Gov’t must address land investment deals

by Dan Patterson

http://www.producer.com/2014/11/govt-must-address-land-investment-deals/

The aggressive attempts of investment concerns to acquire large tracts of Saskatchewan farmland should be among the issues addressed in the fall sitting of the Saskatchewan legislature.

Progressive Conservative leader Rick Swenson has been bringing this matter forward, but the two parties in control of the legislature seem oblivious to the threat this represents to rural Saskatchewan.

Saskatchewan’s farm ownership legislation was designed in the early 1970s to prevent investment entities, including pension plans, from deploying their vast financial re-sources in the acquisition of farmland.

However, the Farm Land Security Board is increasingly being challenged in its mandate to effectively enforce the provisions of the Saskatchewan Farm Security Act.

This reflects a worldwide agenda of farmland acquisition by sovereign wealth funds, investment management funds and pension plans.

Farmland has become a prime investment target for solid low risk capital gains, particularly since the last recession.

As well, there is a growing belief that a rapidly increasing world population and the effects of climate change will exacerbate food supply issues. Some high population, low resource nations are attempting to gain direct control over food production assets around the world.

Food security has arrived on the geo-political agenda.

The Farm Land Security Board is facing complex financial structures designed to thwart the statutory mechanisms that limit institutional land acquisitions.

For example, the board is currently in court defending its capacity to restrict a complicated entity built around land value derivatives rather than direct acquisition. If successful, the entity could employ large amounts of capital obtained through the stock market.

Canadian pension funds are also keen to invest in our farmland.

The announcement of the acquisition of the farmland assets of Assiniboia Farmland LLP by the Canada Pension Plan Investment Board last December initially drew little attention in the farm community, despite the comments of a CPPIB senior vice-president that it intends to invest $2 to $3 billion in farm land assets over the next five years.

The CPP farmland portfolio could easily grow to a million acres over time.

The Public Service Pension Plan, capitalized at more than $90 billion, is also determined to acquire a chunk of “the Last Best West.”

Other Canadian pension plans, which are structured as trusts and not eligible to acquire Saskatchewan farmland, are chafing over the evident disparity that is keeping them out of this acquisition race. One can expect a serious lobbying campaign to correct this perceived inequity.

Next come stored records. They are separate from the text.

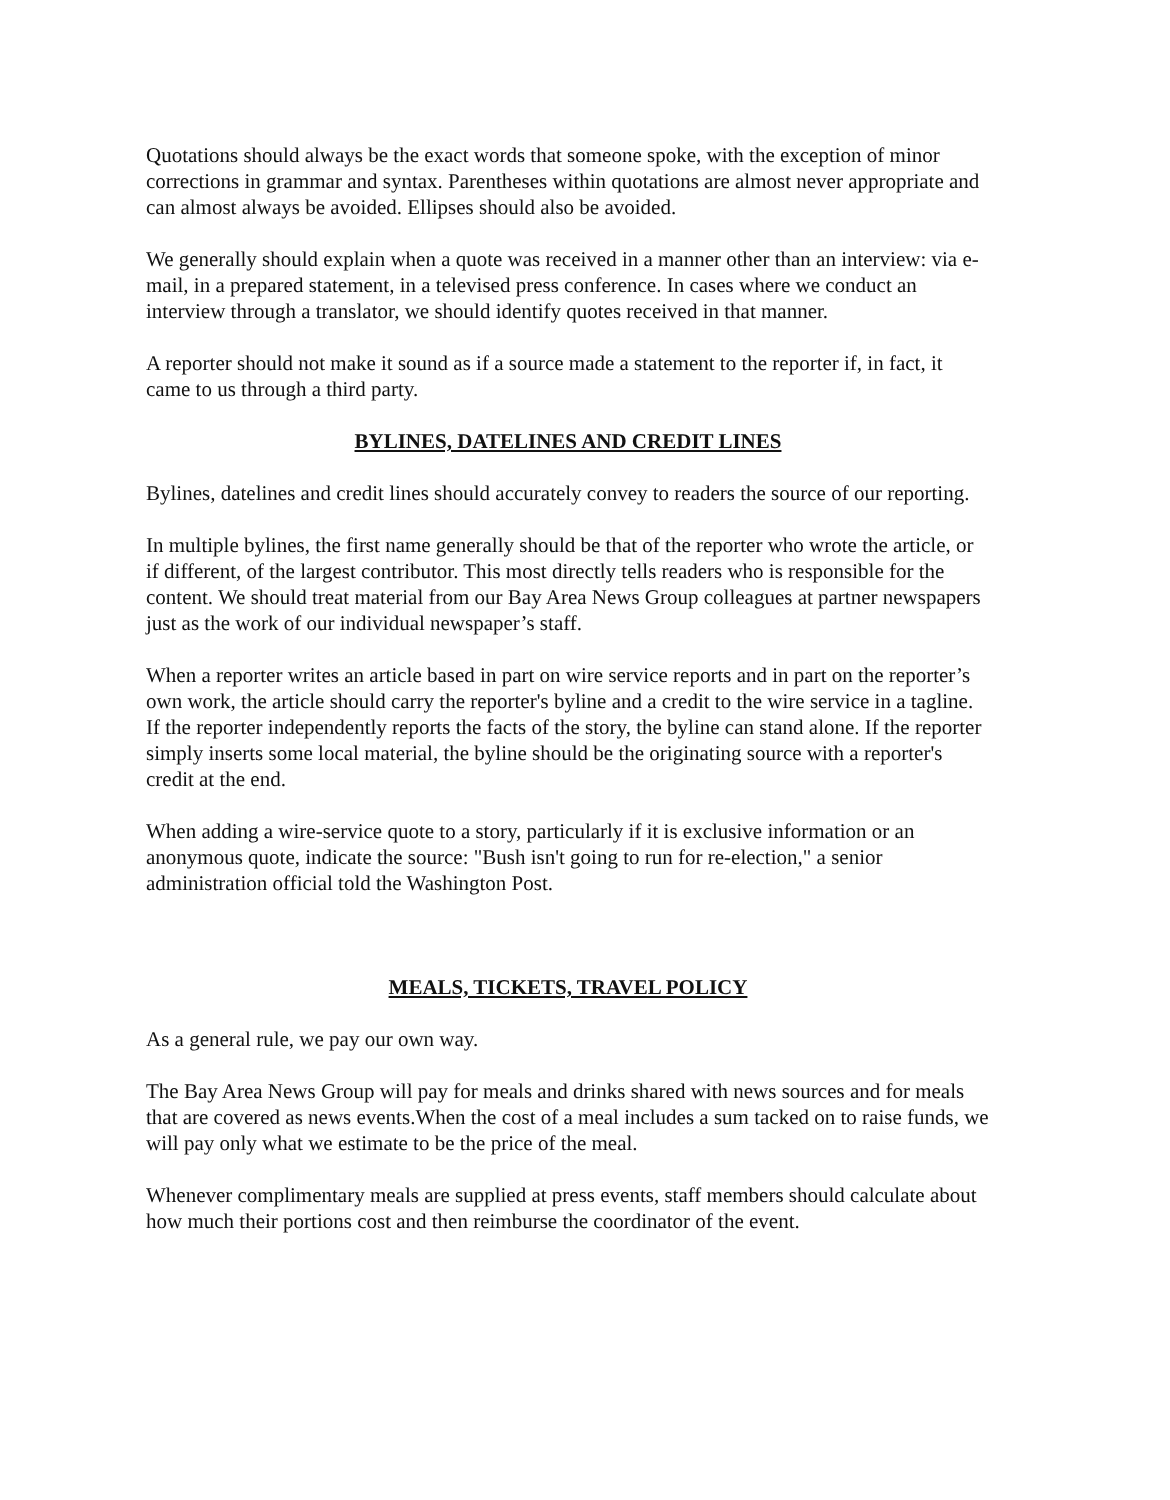Quotations should always be the exact words that someone spoke, with the exception of minor corrections in grammar and syntax. Parentheses within quotations are almost never appropriate and can almost always be avoided. Ellipses should also be avoided.
We generally should explain when a quote was received in a manner other than an interview: via e-mail, in a prepared statement, in a televised press conference. In cases where we conduct an interview through a translator, we should identify quotes received in that manner.
A reporter should not make it sound as if a source made a statement to the reporter if, in fact, it came to us through a third party.
BYLINES, DATELINES AND CREDIT LINES
Bylines, datelines and credit lines should accurately convey to readers the source of our reporting.
In multiple bylines, the first name generally should be that of the reporter who wrote the article, or if different, of the largest contributor. This most directly tells readers who is responsible for the content. We should treat material from our Bay Area News Group colleagues at partner newspapers just as the work of our individual newspaper’s staff.
When a reporter writes an article based in part on wire service reports and in part on the reporter’s own work, the article should carry the reporter's byline and a credit to the wire service in a tagline. If the reporter independently reports the facts of the story, the byline can stand alone. If the reporter simply inserts some local material, the byline should be the originating source with a reporter's credit at the end.
When adding a wire-service quote to a story, particularly if it is exclusive information or an anonymous quote, indicate the source: "Bush isn't going to run for re-election," a senior administration official told the Washington Post.
MEALS, TICKETS, TRAVEL POLICY
As a general rule, we pay our own way.
The Bay Area News Group will pay for meals and drinks shared with news sources and for meals that are covered as news events.When the cost of a meal includes a sum tacked on to raise funds, we will pay only what we estimate to be the price of the meal.
Whenever complimentary meals are supplied at press events, staff members should calculate about how much their portions cost and then reimburse the coordinator of the event.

Foremost in many young farmers’ minds is how these acquisition agendas will diminish their own modest aspirations to expand. Competing with pension funds and investment entities with access to hundreds of billions of dollars is a daunting and discouraging prospect.

However, the implications go beyond individual producers. Saskatchewan’s rural economic and social structure would be radically and irrevocably degraded.

For example, the CPP Investment Board is required by its enabling legislation to maximize returns on its assets. The Assiniboia entity, which continues to manage the land sold to the CPPIB, will also be pursuing the same imperative.

Managing the rental of a million acres would be an entirely different enterprise than 130,000 acres. The land would necessarily and inevitably be consolidated into large blocks operated by commercial scale corporate concerns. The result will be the beginning of the end of local family ownership as the basis of our farm ownership structure.

The deterioration of rural communities will accelerate.

Dan Patterson was general manager of Saskatchewan’s Farm Land Security Board for 20 years spanning three successive governments.